READING TEXT:
Segment Open

  3. Thanks a lot Simon for this interesting article which makes me more enthusiastic in improving my airway managements skills.

    1. Simon,

      This discussion and article got another look from me with the most recent articles/blog coming out about RSI in UK.

      I wanted to join the discussion, hopefully more intelligently than I did on twitter where I made this comment:

      “@stemlyns @EmergencyMedBMJ this should be a dead issue. UK EM strong enough to politically own RSI by now. RIE doing their own in 1999!”

      I was a reg in RIE through a fair chunk of 1999-2000, the start year of this study, with a group of the best registrars ever assembled (bias declared!). I also worked in another UK department where RSI and intubation and sedation belonged to the anaesthetic department and the culture was very different.

      So- if you can read past the statement “own the airway” (and in fact the general awfulness of this tweet) I wanted to give the readers in the UK a more balanced view of what actually happens in Oz than might emerge just from reading social media.

      The problem with twitter is that you can’t write:

      If I was a patient, the ideal person managing my airway would not actually be a person, but a team, and that team would be able to provide a timely and appropriate mix of decision making, situation awareness, communication, drug choices and procedural expertise to rapidly and safely secure and check an ETT or alternative in a way that suited my whole body rather then just my airway and with the actual passage of the plastic tube down through my cords being just one part of the care. Even better, the hospital would be able to continue to function in a way that provided quality care to other patients across ED/Anaesthetics/ICU and elsewhere at the same time. I would not want turf battles to even enter into the thinking of the team or teams involved.

      So often, in Australia, or at least in all the hospitals I have worked in, there exists a sensible blend of “shared care” of airway. There is no point using a catchy testosterone rich phrase like “Own the Airway” in exclusion of an awareness of your own limitations and the additional skills and equipment available to our anaesthetic friends. “Own the airway” except in epiglottitis. Or When you are tired. Or when the department is overwhelmed. Or when…OK share the airway.

      In Australian ED’s we often use anaesthetics to back us up, but often do it all ourselves without them involved. When they are involved, depending on the situation and particularly the seniority of the ED and anaesthetic response sometimes we intubate, they assist, sometimes they intubate, we assist. It is harder to supervise intubation than it is to do it and harder to take on a failed intubation. We make those decision based on such an overwhelming mix of factors that I won’t even go into them. It necessitates joint training and simulation between us in decision making and expertise, and an understanding of each others strengths and limitations and “frames”. It also benefits from a shared language and communication and models such as the Vortex which belongs somewhere between the two teams. This sounds very similar to the model at your hospital. The similarities are far greater than the differences. Anything that you read that stresses strongly that Australian ED’s exclude anaesthetics should be read with a high degree of scepticism.

      Probably the real meaning of my tweet is not that we should not, as EM practitioners, own the airway, but we should make sure we are not excluded from it because a great system requires flexibility in the delivery of timely care. Seeing what was achieved in RIE during those early years makes me curious about why the politics or systems of UK hospitals allows the exclusion of ED from RSI in some departments. Given appropriate training, it shouldn’t.

      1. That pretty much sums the situation in Virchester. We do a lot of airway management ourselves but we would never be stupid enough or arrogant enough to suggest that we can do it without our anaesthetic friends and colleagues. In the same way that we work with every other speciality to deliver a team approach to care.

        I struggle with anyone who says always or never to any question like this.

        The Edinburgh approach similarly seems sensible and mature.
Segment Closed
[Saved entries]
Segment Open
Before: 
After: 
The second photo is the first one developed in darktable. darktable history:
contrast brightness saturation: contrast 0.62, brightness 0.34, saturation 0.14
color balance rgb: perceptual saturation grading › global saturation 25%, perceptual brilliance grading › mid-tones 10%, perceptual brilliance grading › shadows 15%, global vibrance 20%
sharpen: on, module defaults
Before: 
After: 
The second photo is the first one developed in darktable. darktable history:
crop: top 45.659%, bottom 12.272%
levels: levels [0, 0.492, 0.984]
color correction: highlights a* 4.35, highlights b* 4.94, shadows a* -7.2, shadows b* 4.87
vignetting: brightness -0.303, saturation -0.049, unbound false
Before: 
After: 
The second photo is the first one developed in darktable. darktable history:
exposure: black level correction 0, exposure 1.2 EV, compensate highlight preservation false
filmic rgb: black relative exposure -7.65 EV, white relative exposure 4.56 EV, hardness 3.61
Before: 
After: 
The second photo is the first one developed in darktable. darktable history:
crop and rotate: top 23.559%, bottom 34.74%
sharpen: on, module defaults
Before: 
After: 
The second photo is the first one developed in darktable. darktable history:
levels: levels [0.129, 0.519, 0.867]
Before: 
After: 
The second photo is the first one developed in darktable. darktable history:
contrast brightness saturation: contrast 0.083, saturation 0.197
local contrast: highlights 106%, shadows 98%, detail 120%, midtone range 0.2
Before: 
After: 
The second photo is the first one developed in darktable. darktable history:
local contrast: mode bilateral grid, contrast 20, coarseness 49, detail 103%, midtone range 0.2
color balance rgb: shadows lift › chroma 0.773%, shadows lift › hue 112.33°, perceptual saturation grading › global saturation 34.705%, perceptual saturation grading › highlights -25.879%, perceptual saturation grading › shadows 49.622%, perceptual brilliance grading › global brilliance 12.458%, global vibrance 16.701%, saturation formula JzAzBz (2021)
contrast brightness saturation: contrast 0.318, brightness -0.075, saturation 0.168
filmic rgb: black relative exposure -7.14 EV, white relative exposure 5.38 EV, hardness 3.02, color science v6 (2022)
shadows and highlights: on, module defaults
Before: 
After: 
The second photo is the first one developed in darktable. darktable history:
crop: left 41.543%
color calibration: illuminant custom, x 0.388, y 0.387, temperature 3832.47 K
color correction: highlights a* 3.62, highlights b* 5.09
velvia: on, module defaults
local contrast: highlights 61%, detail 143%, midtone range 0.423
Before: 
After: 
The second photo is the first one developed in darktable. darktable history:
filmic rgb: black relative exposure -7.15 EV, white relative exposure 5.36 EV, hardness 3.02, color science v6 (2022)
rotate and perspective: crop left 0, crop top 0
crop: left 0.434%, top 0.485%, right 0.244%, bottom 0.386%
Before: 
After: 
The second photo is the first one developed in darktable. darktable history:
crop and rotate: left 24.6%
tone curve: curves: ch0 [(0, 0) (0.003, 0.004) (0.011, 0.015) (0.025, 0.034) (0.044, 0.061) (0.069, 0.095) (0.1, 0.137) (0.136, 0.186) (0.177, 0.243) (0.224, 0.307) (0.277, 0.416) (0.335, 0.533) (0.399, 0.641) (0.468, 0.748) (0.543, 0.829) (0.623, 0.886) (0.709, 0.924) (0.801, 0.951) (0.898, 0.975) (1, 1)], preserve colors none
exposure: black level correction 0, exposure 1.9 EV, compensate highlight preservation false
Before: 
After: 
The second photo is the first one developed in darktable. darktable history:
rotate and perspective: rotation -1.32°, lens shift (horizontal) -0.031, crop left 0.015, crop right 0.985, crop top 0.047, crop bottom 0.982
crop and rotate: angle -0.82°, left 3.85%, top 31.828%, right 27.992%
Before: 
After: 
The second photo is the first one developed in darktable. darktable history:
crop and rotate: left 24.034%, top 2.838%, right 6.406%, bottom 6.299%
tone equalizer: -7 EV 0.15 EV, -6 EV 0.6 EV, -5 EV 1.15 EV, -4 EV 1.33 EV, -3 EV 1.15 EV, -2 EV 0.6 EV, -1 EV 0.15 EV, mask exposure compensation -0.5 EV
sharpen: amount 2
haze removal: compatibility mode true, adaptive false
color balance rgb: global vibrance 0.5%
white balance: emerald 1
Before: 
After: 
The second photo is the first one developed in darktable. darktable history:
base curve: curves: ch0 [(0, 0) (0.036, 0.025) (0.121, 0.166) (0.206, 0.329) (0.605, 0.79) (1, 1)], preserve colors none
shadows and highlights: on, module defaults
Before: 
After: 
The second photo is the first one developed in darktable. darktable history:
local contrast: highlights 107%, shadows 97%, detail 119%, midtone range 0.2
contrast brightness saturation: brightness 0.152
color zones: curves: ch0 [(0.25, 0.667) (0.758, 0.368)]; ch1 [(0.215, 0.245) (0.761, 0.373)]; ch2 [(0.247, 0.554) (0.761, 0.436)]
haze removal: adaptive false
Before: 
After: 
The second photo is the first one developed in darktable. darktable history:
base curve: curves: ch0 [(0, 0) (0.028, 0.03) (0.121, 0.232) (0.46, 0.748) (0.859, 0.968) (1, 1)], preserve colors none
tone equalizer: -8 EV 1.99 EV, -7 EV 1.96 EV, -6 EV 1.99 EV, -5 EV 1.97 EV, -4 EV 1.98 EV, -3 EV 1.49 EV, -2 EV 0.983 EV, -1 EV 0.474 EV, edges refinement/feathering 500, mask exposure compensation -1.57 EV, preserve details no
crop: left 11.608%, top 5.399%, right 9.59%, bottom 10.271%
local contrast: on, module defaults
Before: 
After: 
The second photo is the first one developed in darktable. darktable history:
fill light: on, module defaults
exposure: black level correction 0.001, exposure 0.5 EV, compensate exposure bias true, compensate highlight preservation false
Segment Closed
INSTRUCTIONS TO FOLLOW:
In the stretch of the airway management comments from "1. That pretty" through "sensible and mature.", substitute "disagree" for "struggle" and write out the result.

WRITTEN RESPONSE:
1. That pretty much sums the situation in Virchester. We do a lot of airway management ourselves but we would never be stupid enough or arrogant enough to suggest that we can do it without our anaesthetic friends and colleagues. In the same way that we work with every other speciality to deliver a team approach to care.

        I disagree with anyone who says always or never to any question like this.

        The Edinburgh approach similarly seems sensible and mature.